> [Exercise brief] Could you write out the data that follows, exactly and in full?

> [Data to use]
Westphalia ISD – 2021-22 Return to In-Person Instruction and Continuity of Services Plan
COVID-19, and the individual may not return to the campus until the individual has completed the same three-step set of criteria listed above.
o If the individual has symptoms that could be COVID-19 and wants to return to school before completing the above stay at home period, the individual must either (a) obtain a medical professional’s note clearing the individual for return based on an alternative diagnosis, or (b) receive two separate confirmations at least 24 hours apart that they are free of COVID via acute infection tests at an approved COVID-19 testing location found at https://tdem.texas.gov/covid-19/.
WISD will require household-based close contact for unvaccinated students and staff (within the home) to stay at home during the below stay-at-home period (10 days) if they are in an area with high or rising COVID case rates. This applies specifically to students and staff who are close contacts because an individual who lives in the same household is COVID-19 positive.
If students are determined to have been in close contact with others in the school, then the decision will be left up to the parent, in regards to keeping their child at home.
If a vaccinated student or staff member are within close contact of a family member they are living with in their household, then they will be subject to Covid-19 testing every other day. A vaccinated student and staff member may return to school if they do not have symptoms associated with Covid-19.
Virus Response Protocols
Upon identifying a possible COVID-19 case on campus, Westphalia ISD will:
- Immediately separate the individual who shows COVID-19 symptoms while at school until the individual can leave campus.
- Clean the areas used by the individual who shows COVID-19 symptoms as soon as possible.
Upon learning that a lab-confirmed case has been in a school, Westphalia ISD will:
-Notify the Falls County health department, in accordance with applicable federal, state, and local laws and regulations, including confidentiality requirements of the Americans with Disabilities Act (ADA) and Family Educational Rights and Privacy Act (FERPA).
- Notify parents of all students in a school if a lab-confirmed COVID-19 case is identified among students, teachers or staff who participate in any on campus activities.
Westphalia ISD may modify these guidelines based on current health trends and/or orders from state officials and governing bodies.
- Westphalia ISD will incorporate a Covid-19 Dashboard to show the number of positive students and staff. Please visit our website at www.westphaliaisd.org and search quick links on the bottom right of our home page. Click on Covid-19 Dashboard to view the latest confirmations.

> [Result for this exercise]
Westphalia ISD – 2021-22 Return to In-Person Instruction and Continuity of Services Plan
COVID-19, and the individual may not return to the campus until the individual has completed the same three-step set of criteria listed above.
o If the individual has symptoms that could be COVID-19 and wants to return to school before completing the above stay at home period, the individual must either (a) obtain a medical professional’s note clearing the individual for return based on an alternative diagnosis, or (b) receive two separate confirmations at least 24 hours apart that they are free of COVID via acute infection tests at an approved COVID-19 testing location found at https://tdem.texas.gov/covid-19/.
WISD will require household-based close contact for unvaccinated students and staff (within the home) to stay at home during the below stay-at-home period (10 days) if they are in an area with high or rising COVID case rates. This applies specifically to students and staff who are close contacts because an individual who lives in the same household is COVID-19 positive.
If students are determined to have been in close contact with others in the school, then the decision will be left up to the parent, in regards to keeping their child at home.
If a vaccinated student or staff member are within close contact of a family member they are living with in their household, then they will be subject to Covid-19 testing every other day. A vaccinated student and staff member may return to school if they do not have symptoms associated with Covid-19.
Virus Response Protocols
Upon identifying a possible COVID-19 case on campus, Westphalia ISD will:
- Immediately separate the individual who shows COVID-19 symptoms while at school until the individual can leave campus.
- Clean the areas used by the individual who shows COVID-19 symptoms as soon as possible.
Upon learning that a lab-confirmed case has been in a school, Westphalia ISD will:
-Notify the Falls County health department, in accordance with applicable federal, state, and local laws and regulations, including confidentiality requirements of the Americans with Disabilities Act (ADA) and Family Educational Rights and Privacy Act (FERPA).
- Notify parents of all students in a school if a lab-confirmed COVID-19 case is identified among students, teachers or staff who participate in any on campus activities.
Westphalia ISD may modify these guidelines based on current health trends and/or orders from state officials and governing bodies.
- Westphalia ISD will incorporate a Covid-19 Dashboard to show the number of positive students and staff. Please visit our website at www.westphaliaisd.org and search quick links on the bottom right of our home page. Click on Covid-19 Dashboard to view the latest confirmations.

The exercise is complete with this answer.